12. If I had to choose between an invisible illness or visible I would choose: invisible – it can stay invisible if I choose, depending on the situation
13. Regarding working and career: It’s hard to balance work and life and stress, especially when stress causes blood sugars and blood pressure to rise – both things not recommended for those with diabetes
14. People would be surprised to know: what foods I should avoid or limit
15. The hardest thing to accept about my new reality has been: eating differently
16. Something I never thought I could do with my illness that I did was: participate in a 2-day, 39.3 mile charity walk. (I only walked about ~28 miles, but was proud of myself for doing it for breast cancer research and treatment.)
17. The commercials about my illness: only show the pricy new treatments like Januvia and Byetta for type 2 diabetes, not the traditional ones of metformin and insulin that have fewer side effects
18. Something I really miss doing since I was diagnosed is: having French toast sprinkled with powdered sugar and drenched in syrup for breakfast
19. It was really hard to have to give up: cranberry juice – any juice spikes my blood sugar too high
20. A new hobby I have taken up since my diagnosis is: diabetes advocacy – in fact, I’d like to make it more than a hobby…
21. If I could have one day of feeling normal again I would: not change a thing. the things I changed to tame my diabetes also tame my tendency towards anxiety and depression.

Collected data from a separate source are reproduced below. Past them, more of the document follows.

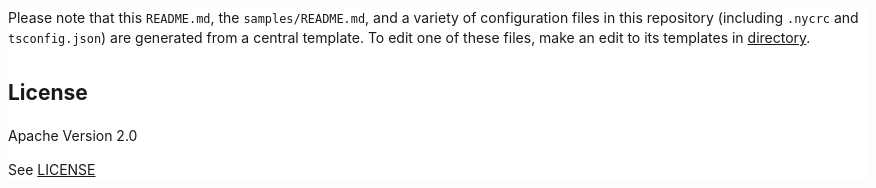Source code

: Please note that this `README.md`, the `samples/README.md`,
and a variety of configuration files in this repository (including `.nycrc` and `tsconfig.json`)
are generated from a central template. To edit one of these files, make an edit
to its templates in
[directory](https://github.com/googleapis/synthtool).

## License

Apache Version 2.0

See [LICENSE](https://github.com/googleapis/google-cloud-node/blob/main/LICENSE)

[client-docs]: https://cloud.google.com/nodejs/docs/reference/fleetengine/latest
[product-docs]: https://developers.google.com/maps/documentation/transportation-logistics/mobility
[shell_img]: https://gstatic.com/cloudssh/images/open-btn.png
[projects]: https://console.cloud.google.com/project
[billing]: https://support.google.com/cloud/answer/6293499#enable-billing
[enable_api]: https://console.cloud.google.com/flows/enableapi?apiid=fleetengine.googleapis.com
[auth]: https://cloud.google.com/docs/authentication/external/set-up-adc-local


[//]: # "partials.introduction"

[//]: # "This README.md file is auto-generated, all changes to this file will be lost."
[//]: # "To regenerate it, use `python -m synthtool`."
[explained]: https://cloud.google.com/apis/docs/client-libraries-explained
[launch_stages]: https://cloud.google.com/terms/launch-stages
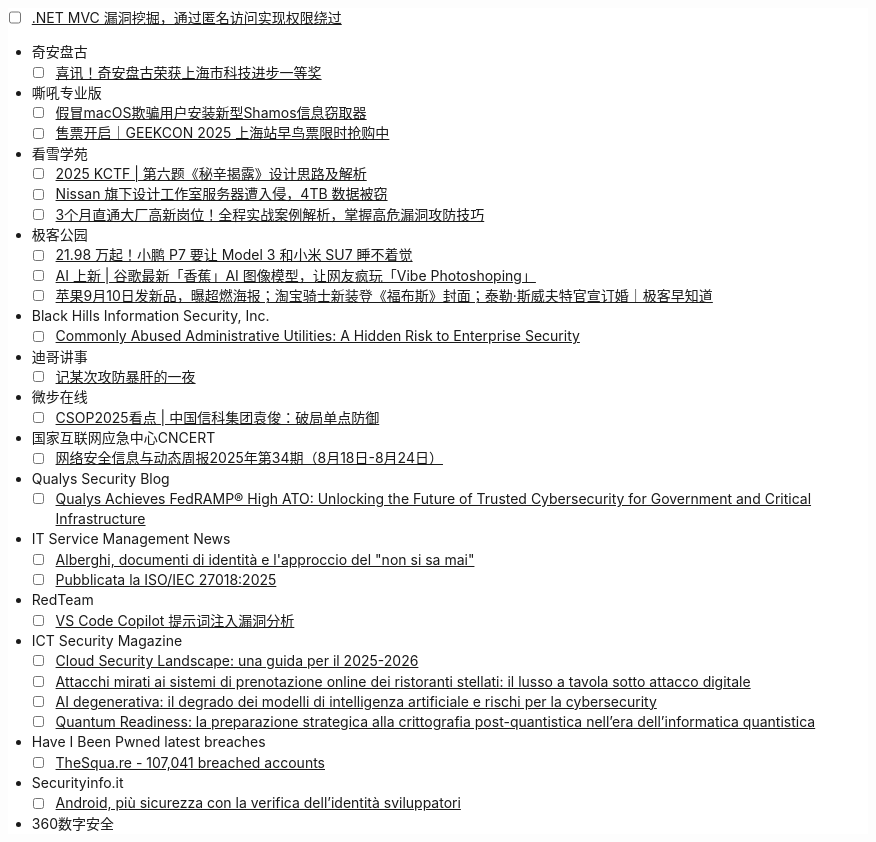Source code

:   - [ ] [.NET MVC 漏洞挖掘，通过匿名访问实现权限绕过](https://mp.weixin.qq.com/s?__biz=MzUyOTc3NTQ5MA==&mid=2247500396&idx=3&sn=6aa7fa0dfd430326fedd9b3f6d4c19f4)
- 奇安盘古
  - [ ] [喜讯！奇安盘古荣获上海市科技进步一等奖](https://mp.weixin.qq.com/s?__biz=MzI2MDA0MTYyMQ==&mid=2654404469&idx=1&sn=fa36778dccf7c50e0e1a9be92ca5e268)
- 嘶吼专业版
  - [ ] [假冒macOS欺骗用户安装新型Shamos信息窃取器](https://mp.weixin.qq.com/s?__biz=MzI0MDY1MDU4MQ==&mid=2247584383&idx=1&sn=7bc202ded4e0af48aa6d1f1a14859af5)
  - [ ] [售票开启｜GEEKCON 2025 上海站早鸟票限时抢购中](https://mp.weixin.qq.com/s?__biz=MzI0MDY1MDU4MQ==&mid=2247584383&idx=2&sn=43f6126b0f44159c87173e59b8074621)
- 看雪学苑
  - [ ] [2025 KCTF | 第六题《秘辛揭露》设计思路及解析](https://mp.weixin.qq.com/s?__biz=MjM5NTc2MDYxMw==&mid=2458599037&idx=1&sn=abc68109222dd66c812a851a5dca25f2)
  - [ ] [Nissan 旗下设计工作室服务器遭入侵，4TB 数据被窃](https://mp.weixin.qq.com/s?__biz=MjM5NTc2MDYxMw==&mid=2458599037&idx=2&sn=262c8846fc7337ad1bd664d688112e71)
  - [ ] [3个月直通大厂高新岗位！全程实战案例解析，掌握高危漏洞攻防技巧](https://mp.weixin.qq.com/s?__biz=MjM5NTc2MDYxMw==&mid=2458599037&idx=3&sn=92ae50e75a40d302a6d812176bb7e7d9)
- 极客公园
  - [ ] [21.98 万起！小鹏 P7 要让 Model 3 和小米 SU7 睡不着觉](https://mp.weixin.qq.com/s?__biz=MTMwNDMwODQ0MQ==&mid=2653085626&idx=1&sn=7f6edf53982003759559eb8fb470e34e)
  - [ ] [AI 上新 | 谷歌最新「香蕉」AI 图像模型，让网友疯玩「Vibe Photoshoping」](https://mp.weixin.qq.com/s?__biz=MTMwNDMwODQ0MQ==&mid=2653085608&idx=1&sn=7c04c31940c2f2557508d0bf9d853211)
  - [ ] [苹果9月10日发新品，曝超燃海报；淘宝骑士新装登《福布斯》封面；泰勒·斯威夫特官宣订婚｜极客早知道](https://mp.weixin.qq.com/s?__biz=MTMwNDMwODQ0MQ==&mid=2653085590&idx=1&sn=11d06ae036e97c6ad5d8fe96802c4db1)
- Black Hills Information Security, Inc.
  - [ ] [Commonly Abused Administrative Utilities: A Hidden Risk to Enterprise Security](https://www.blackhillsinfosec.com/commonly-abused-administrative-utilities/)
- 迪哥讲事
  - [ ] [记某次攻防暴肝的一夜](https://mp.weixin.qq.com/s?__biz=MzIzMTIzNTM0MA==&mid=2247498105&idx=1&sn=80b2c9600a82f84ebcf08d62548346b0)
- 微步在线
  - [ ] [CSOP2025看点 | 中国信科集团袁俊：破局单点防御](https://mp.weixin.qq.com/s?__biz=MzI5NjA0NjI5MQ==&mid=2650184510&idx=1&sn=dfc564dc0d77b0edaa1380bd92275096)
- 国家互联网应急中心CNCERT
  - [ ] [网络安全信息与动态周报2025年第34期（8月18日-8月24日）](https://mp.weixin.qq.com/s?__biz=MzIwNDk0MDgxMw==&mid=2247500312&idx=1&sn=48377c0787ab0fde54b158c0c70b2a0e)
- Qualys Security Blog
  - [ ] [Qualys Achieves FedRAMP® High ATO: Unlocking the Future of Trusted Cybersecurity for Government and Critical Infrastructure](https://blog.qualys.com/category/product-tech)
- IT Service Management News
  - [ ] [Alberghi, documenti di identità e l'approccio del "non si sa mai"](http://blog.cesaregallotti.it/2025/08/alberghi-documenti-di-identita-e.html)
  - [ ] [Pubblicata la ISO/IEC 27018:2025](http://blog.cesaregallotti.it/2025/08/pubblicata-la-isoiec-270182025.html)
- RedTeam
  - [ ] [VS Code Copilot 提示词注入漏洞分析](https://mp.weixin.qq.com/s?__biz=Mzg5NjAxNjc5OQ==&mid=2247484592&idx=1&sn=83d8bd964224df21f163a4f056a801d5)
- ICT Security Magazine
  - [ ] [Cloud Security Landscape: una guida per il 2025-2026](https://www.ictsecuritymagazine.com/articoli/cloud-security/)
  - [ ] [Attacchi mirati ai sistemi di prenotazione online dei ristoranti stellati: il lusso a tavola sotto attacco digitale](https://www.ictsecuritymagazine.com/notizie/attacchi-ristoranti-stellati/)
  - [ ] [AI degenerativa: il degrado dei modelli di intelligenza artificiale e rischi per la cybersecurity](https://www.ictsecuritymagazine.com/notizie/ai-degenerativa/)
  - [ ] [Quantum Readiness: la preparazione strategica alla crittografia post-quantistica nell’era dell’informatica quantistica](https://www.ictsecuritymagazine.com/articoli/quantum-readiness/)
- Have I Been Pwned latest breaches
  - [ ] [TheSqua.re - 107,041 breached accounts](https://haveibeenpwned.com/Breach/TheSquare)
- Securityinfo.it
  - [ ] [Android, più sicurezza con la verifica dell’identità sviluppatori](https://www.securityinfo.it/2025/08/27/android-piu-sicurezza-con-la-verifica-dellidentita-sviluppatori/?utm_source=rss&utm_medium=rss&utm_campaign=android-piu-sicurezza-con-la-verifica-dellidentita-sviluppatori)
- 360数字安全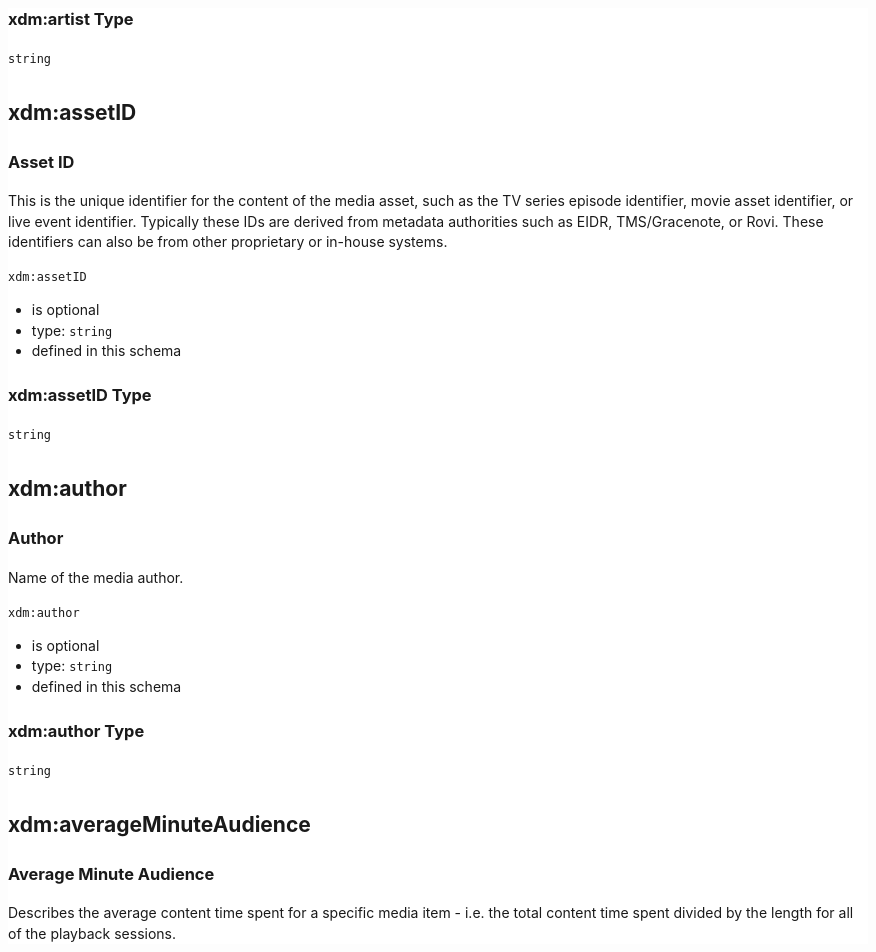 ### xdm:artist Type


`string`






## xdm:assetID
### Asset ID

This is the unique identifier for the content of the media asset, such as the TV series episode identifier, movie asset identifier, or live event identifier. Typically these IDs are derived from metadata authorities such as EIDR, TMS/Gracenote, or Rovi. These identifiers can also be from other proprietary or in-house systems.

`xdm:assetID`
* is optional
* type: `string`
* defined in this schema

### xdm:assetID Type


`string`






## xdm:author
### Author

Name of the media author.

`xdm:author`
* is optional
* type: `string`
* defined in this schema

### xdm:author Type


`string`






## xdm:averageMinuteAudience
### Average Minute Audience

Describes the average content time spent for a specific media item - i.e. the total content time spent divided by the length for all of the playback sessions.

22. My illness has taught me: that I can be an athlete after all.
23. Want to know a secret? One thing people say that gets under my skin is: ”You can’t/shouldn’t eat that!” Sorry, but actually, I get to choose how I use my carbs each day and it may just be that cheesecake/cookie/pizza, thank you very much.
24. But I love it when people: tell me about new ways to exercise.
25. My favorite motto, scripture, quote that gets me through tough times is: ”You cannot find peace by avoiding life.” - Virginia Woolf
26. When someone is diagnosed I’d like to tell them: You may need to change everything you’ve ever known – food choices, beginning to exercise, and changing jobs to reduce stress – but once blood sugar is under control, you may feel the best you’ve ever felt in your life.
27. Something that has surprised me about living with an illness is: how much I’ve grown as a person.
28. The nicest thing someone did for me when I wasn’t feeling well was: made me laugh. hard. very hard.
29. I’m involved with Invisible Illness Week because: there are so many of us out there who are willing to inform about the realities of having invisible chronic illness.
30. The fact that you read this list makes me feel: informative and honest.